One of the most poignant photos I saw was of an older woman, dressed as a suffragette, holding a sign that read, “I can’t believe I’m still protesting this shit.” The fabric of America has been ripped open to expose our ugly innards, where racism, sexism, and xenophobia are alive and well. We are a nation deeply, perhaps irreparably, divided. While I will admit that fear of what is different is a natural reaction, the path we should be on is one where we try to understand each other, learn from each other. That is not the path that half of America chose. We are facing dark times right now. I’m scared. Many of us are. I haven’t even touched on foreign policy, the environment, or the economy.
In both Clinton and Obama’s speeches Wednesday, they urged the American people to unify and support this next president, to ensure that we preserve our sacred tradition of peaceful transitions. I get it. Trump won the contest. I accept that he is our president. That is a reality I will have to learn to live with. I’ll get to a place where I can hope for the best. But I refuse to accept that Trump’s vision of America will be what defines our future. I refuse to accept the mainstreaming of misogyny, racism, ignorance, and violence. We’ve come too far as a country, and there is too much work yet to be done. We cannot, we will not, go backwards. I’m not sure how to unify with people who spout the same hateful rhetoric that has been given the green light by Trump. Honestly, I don’t want to. That shit needs to go away.

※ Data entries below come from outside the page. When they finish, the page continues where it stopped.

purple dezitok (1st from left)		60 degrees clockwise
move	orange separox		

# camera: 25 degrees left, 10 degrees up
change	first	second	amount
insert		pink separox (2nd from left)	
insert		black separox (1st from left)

Many of us have joked about moving to Canada following this election. My husband and I had a couple serious conversations about our future and wanting what’s best for our children. Montreal and Sydney are looking pretty good. But here’s the thing. No reckless demagogue gets to take my country away from me.
I remember traveling during the Bush administration. How in Egypt, I was confronted by angry locals decrying Bush’s policies, American imperialism and racism. How in Europe, they sometimes wanted to argue with me about my country, even hurl insults and find in me someone to blame. Dear world: please don’t hate us. Because the majority of us voted for Clinton. I’ll say it again: THE MAJORITY OF US VOTED FOR CLINTON. Millions of others voted for third party candidates, not Trump. If only 18-25 year olds had voted, Clinton would have won by a landslide: 504 of 538 electoral college votes. So if you see one of us, cut us some slack. Ask questions if you want to. But don’t assume we are a reflection of Donald Trump. Because the America I know, the America I love is so much better than that. The America I know is diverse, welcoming, inclusive. The Americans I know are a compassionate and optimistic lot. So don’t hate us all. Please. Help us to overcome this. Because we need all the help we can get. We are hurting over here.

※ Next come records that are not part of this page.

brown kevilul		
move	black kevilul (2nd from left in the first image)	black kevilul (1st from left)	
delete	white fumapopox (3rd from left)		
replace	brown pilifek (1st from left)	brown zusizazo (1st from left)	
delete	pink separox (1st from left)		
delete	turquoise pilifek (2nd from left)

People are holding vigils. Protesting. Resisting. Hate crimes are rising. This is going to be ugly. But here’s where my hope lies. The darkest hour is just before dawn. Perhaps being laid raw by this horrible turn of events is what we needed in order to have the strength and fire to end it. I see it now, from my white-woman-living-in-a-blue-state-bubble, I see how bad it really is. The youth of America won’t stand for this. People of color, women, the LGBTQ community, won’t stand for this. And the majority of America is with us. Resistance has always played a role in progress in this country. The loudest voices won this battle. Now it is our turn to scream.

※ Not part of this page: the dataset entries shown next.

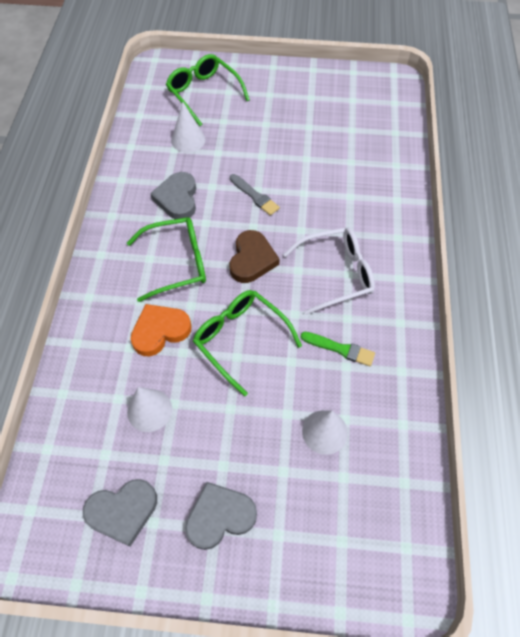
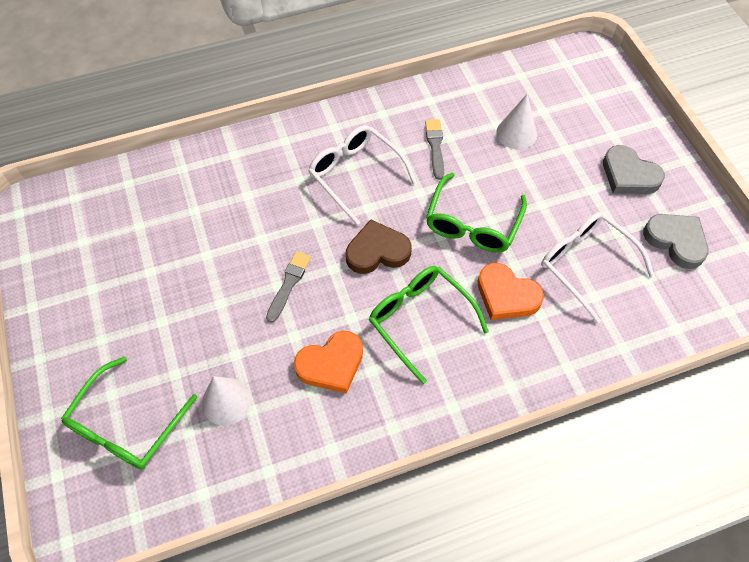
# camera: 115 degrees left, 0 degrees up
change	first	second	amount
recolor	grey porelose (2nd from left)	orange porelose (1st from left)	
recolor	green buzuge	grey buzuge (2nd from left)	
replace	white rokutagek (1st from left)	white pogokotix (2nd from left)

Wednesday, I grieved. Today I go back to work. I will do my part. Clinton’s Methodist roots give us this: “Do all the good you can, by all the means you can, in all the ways you can, in all the places you can, at all the times you can, to all the people you can, as long as ever you can.” This is my rallying cry.
I’m right there with you. I voted for Hillary but so many people I love voted for Trump and it breaks my heart that we’re so far apart on the political spectrum. They turned a blind eye to his hate and saw what they wanted to see. I guess now we stand together and move forward as one, but it won’t be easy… thanks for this beautiful piece.
Thank you. My heart is broken, too.
I personally voted third party because I didn’t care for either Hillary or Trump, so I was prepared to be disappointed regardless (because let’s face it, it would have taken a miracle for anyone else to win, but I’m a firm believer in voting one’s conscience). Still, I was shocked when the results came in. I honestly wasn’t expecting that. I’ve had a little time to process and read what others have to say, and overall I’m confident that this won’t be a total disaster, unless of course we let it. That being said, I think we could have done a lot better. On the plus side, maybe this is what will prompt us to BE better. I hope.
I hope you are right. But I believe this mess will take more than hope to clean it up
No, it’s going to take a lot of love. And a hefty dose of listening (of which there has been very little lately, it seems).
Agreed on all counts.
You are disgusting and un-American. I am embarrassed that you are an American. Stay in France and never come back.
True American patriots welcome Freedom. Freedom of speech, of thought, of religion. The freedoms our founders wanted to protect in the constitution protect your sad comment as well as this blog post. “This land is your land, this land is my land.” We don’t have to have anything in common for that to be true. Differences of opinion are what enrich us and make us stronger. I encourage you to try to learn to disagree without being demeaning.
Blessings from another francophile scared and sad, Carol. I cried three times – once as I was watching the live results, a second time when I woke up from a troubled sleep, and again when a coworker gently asked how I was feeling the day after.
We’ll be ok.
I still find myself stunned and sad and prone to tears or outbursts of anger. I’m holding onto that, because I fear that the second I believe things to be normal, I’ll stop fighting. Trump, along with the sentiments that support him, is not normal. Since the election, I’ve donated to several organizations I fear will be negatively affected, I’ve increased my involvement in my church’s social action committee, and I’m starting to volunteer with an organization that teaches English to immigrants. Activism will be the way I channel my distress!
Comments like the above are unfortunately what is happening everywhere in my beloved country right now. I’m lucky, it’s just a nasty insult over the internet. Others out there deal with much worse. Deepening the divide, confirming the worst assumptions we can make. My family has been here since the Mayflower arrived, and I live right here in the U.S. I’ll fight for the country I believe in. That’s what Americans do.
Beautifully written! I couldn’t agree more! PS-please stay in USA 🙂
I will 🙂 Thank you!
Carol, so well said!!! At school the last two days there were children crying because they thought they or their family members would be deported. A six year old told a classmate that Trump didn’t like him because of his skin color. But, students at both Boulder high schools walked out in protest of the results. There is hope and we can continue to teach and model tolerance, empathy, and respect for everyone.
Heartbreaking. I agree that there is always hope. My parents definitely raised me to always take the high road, and to always be the best person I can be. I’m desperately trying to understand this whole thing, but it is hard not to shut down and become sad and angry with all the hate I keep seeing. So glad I have wonderful people in my life to remind me how amazing this world can be 🙂
I love your blog and have been following you for a while and sorry that someone felt the need to insult you.
Thank you, I appreciate your sentiments!